THE PROBLEM> Lines from the start of the data through the line containing "(241, 58) none -> [381,124,441,144] 保障性" must be given again exactly. Leave the others out.

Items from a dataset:
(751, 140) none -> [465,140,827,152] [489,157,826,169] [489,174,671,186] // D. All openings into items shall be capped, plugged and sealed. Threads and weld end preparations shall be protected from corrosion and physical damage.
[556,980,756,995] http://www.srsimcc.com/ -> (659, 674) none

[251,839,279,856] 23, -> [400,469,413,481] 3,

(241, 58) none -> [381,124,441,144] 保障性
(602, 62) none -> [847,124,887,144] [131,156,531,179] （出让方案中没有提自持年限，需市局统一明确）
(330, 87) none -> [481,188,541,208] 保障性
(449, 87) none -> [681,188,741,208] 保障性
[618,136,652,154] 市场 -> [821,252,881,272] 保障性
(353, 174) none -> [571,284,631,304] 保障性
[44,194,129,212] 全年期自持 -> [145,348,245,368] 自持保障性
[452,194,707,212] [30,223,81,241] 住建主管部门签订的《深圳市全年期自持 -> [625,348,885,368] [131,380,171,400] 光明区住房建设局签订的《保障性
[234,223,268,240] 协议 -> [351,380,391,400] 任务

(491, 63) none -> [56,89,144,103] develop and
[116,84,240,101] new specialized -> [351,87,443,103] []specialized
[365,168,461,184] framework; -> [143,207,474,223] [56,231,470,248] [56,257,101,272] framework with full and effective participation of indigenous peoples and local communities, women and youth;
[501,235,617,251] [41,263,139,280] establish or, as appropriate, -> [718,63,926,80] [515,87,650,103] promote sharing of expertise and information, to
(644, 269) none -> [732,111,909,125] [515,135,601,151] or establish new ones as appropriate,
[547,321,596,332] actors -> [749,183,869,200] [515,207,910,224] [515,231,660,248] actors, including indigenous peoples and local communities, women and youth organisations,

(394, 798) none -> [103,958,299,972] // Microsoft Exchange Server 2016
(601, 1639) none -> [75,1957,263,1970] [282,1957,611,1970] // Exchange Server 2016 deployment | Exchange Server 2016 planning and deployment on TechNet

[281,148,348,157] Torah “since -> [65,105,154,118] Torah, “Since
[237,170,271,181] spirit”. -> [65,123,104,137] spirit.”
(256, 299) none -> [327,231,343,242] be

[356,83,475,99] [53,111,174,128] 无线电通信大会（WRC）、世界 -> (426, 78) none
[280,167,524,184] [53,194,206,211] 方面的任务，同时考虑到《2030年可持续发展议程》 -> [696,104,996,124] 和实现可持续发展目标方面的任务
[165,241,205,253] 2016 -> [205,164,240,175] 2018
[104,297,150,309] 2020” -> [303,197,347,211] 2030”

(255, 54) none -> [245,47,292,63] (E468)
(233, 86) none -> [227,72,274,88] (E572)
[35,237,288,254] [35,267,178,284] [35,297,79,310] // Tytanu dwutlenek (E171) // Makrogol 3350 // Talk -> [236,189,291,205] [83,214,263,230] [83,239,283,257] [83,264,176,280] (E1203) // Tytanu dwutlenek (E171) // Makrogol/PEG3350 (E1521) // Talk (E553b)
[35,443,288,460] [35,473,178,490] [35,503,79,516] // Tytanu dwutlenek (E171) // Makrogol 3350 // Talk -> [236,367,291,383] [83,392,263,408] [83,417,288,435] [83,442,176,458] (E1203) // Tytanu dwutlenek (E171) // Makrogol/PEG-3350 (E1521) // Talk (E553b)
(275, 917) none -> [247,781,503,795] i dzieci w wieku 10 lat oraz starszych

RESULT OF THIS EXERCISE>
(751, 140) none -> [465,140,827,152] [489,157,826,169] [489,174,671,186] // D. All openings into items shall be capped, plugged and sealed. Threads and weld end preparations shall be protected from corrosion and physical damage.
[556,980,756,995] http://www.srsimcc.com/ -> (659, 674) none

[251,839,279,856] 23, -> [400,469,413,481] 3,

(241, 58) none -> [381,124,441,144] 保障性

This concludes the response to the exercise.